Provided text —
It’s time to expand your investment horizon, well beyond the horizon

The commercial space race is hotting up. And not just in terms of physics. The billionaires bringing us the galaxy are trading insults too.

Just check out this headline on Bloomberg: “Bezos Is ‘Years Behind’ Musk in Satellite Race, SpaceX COO Says”. Take that!

Meanwhile, The Financial Times is reporting on recent financial developments in the space race: “Sir Richard Branson’s Virgin Galactic made its trading debut on Monday, becoming the first space tourism company to launch on to public markets.”

How did the first day’s trading go?

Virgin Galactic stock — traded under the ticker SPCE — ended the day flat at $11.75 after initially surging 10 per cent in morning trading in New York as investors showed support for Sir Richard’s vision to send wealthy tourists into space.

Bloomberg also published a video which claimed that the world’s first trillionaire will be an asteroid miner.

Which billionaire do you think will hit the trillion mark first? The space tourism provider? The rocket launcher? The satellite provider? The asteroid miner?

Material supplied —
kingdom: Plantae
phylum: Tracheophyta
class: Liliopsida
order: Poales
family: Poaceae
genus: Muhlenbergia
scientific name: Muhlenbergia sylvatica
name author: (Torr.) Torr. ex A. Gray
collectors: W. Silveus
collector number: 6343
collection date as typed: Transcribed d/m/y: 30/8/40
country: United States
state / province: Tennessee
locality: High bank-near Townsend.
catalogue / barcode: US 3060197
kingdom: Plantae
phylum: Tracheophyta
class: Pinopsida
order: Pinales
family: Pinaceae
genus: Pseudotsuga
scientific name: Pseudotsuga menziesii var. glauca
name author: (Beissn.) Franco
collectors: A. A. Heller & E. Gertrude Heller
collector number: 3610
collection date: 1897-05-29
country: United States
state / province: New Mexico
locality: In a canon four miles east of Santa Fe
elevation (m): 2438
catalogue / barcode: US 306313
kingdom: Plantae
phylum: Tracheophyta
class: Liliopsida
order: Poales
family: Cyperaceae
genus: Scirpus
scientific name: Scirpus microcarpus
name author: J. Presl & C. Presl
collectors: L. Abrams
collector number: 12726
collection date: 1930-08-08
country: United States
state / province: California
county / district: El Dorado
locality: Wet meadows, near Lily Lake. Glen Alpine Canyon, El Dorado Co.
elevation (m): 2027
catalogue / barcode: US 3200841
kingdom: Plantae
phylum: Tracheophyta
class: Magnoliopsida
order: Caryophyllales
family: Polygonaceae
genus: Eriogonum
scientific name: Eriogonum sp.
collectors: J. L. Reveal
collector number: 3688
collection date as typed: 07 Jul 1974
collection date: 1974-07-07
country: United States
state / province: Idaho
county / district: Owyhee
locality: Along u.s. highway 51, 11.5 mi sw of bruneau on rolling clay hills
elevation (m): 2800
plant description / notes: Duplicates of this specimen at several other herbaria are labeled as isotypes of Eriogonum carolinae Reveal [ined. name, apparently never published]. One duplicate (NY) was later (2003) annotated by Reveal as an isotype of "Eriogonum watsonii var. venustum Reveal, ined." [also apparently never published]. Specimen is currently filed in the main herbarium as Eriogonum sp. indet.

Objectives —
1) In the space race piece, at what price did Virgin Galactic stock end its first day of trading?
2) Retype the listing starting at the line that has "family: Pinaceae" and stopping after the final line of the listing.
The listing has no connection to the space race piece.

Full answers —
1) It ended the day flat at $11.75.

2)
family: Pinaceae
genus: Pseudotsuga
scientific name: Pseudotsuga menziesii var. glauca
name author: (Beissn.) Franco
collectors: A. A. Heller & E. Gertrude Heller
collector number: 3610
collection date: 1897-05-29
country: United States
state / province: New Mexico
locality: In a canon four miles east of Santa Fe
elevation (m): 2438
catalogue / barcode: US 306313
kingdom: Plantae
phylum: Tracheophyta
class: Liliopsida
order: Poales
family: Cyperaceae
genus: Scirpus
scientific name: Scirpus microcarpus
name author: J. Presl & C. Presl
collectors: L. Abrams
collector number: 12726
collection date: 1930-08-08
country: United States
state / province: California
county / district: El Dorado
locality: Wet meadows, near Lily Lake. Glen Alpine Canyon, El Dorado Co.
elevation (m): 2027
catalogue / barcode: US 3200841
kingdom: Plantae
phylum: Tracheophyta
class: Magnoliopsida
order: Caryophyllales
family: Polygonaceae
genus: Eriogonum
scientific name: Eriogonum sp.
collectors: J. L. Reveal
collector number: 3688
collection date as typed: 07 Jul 1974
collection date: 1974-07-07
country: United States
state / province: Idaho
county / district: Owyhee
locality: Along u.s. highway 51, 11.5 mi sw of bruneau on rolling clay hills
elevation (m): 2800
plant description / notes: Duplicates of this specimen at several other herbaria are labeled as isotypes of Eriogonum carolinae Reveal [ined. name, apparently never published]. One duplicate (NY) was later (2003) annotated by Reveal as an isotype of "Eriogonum watsonii var. venustum Reveal, ined." [also apparently never published]. Specimen is currently filed in the main herbarium as Eriogonum sp. indet.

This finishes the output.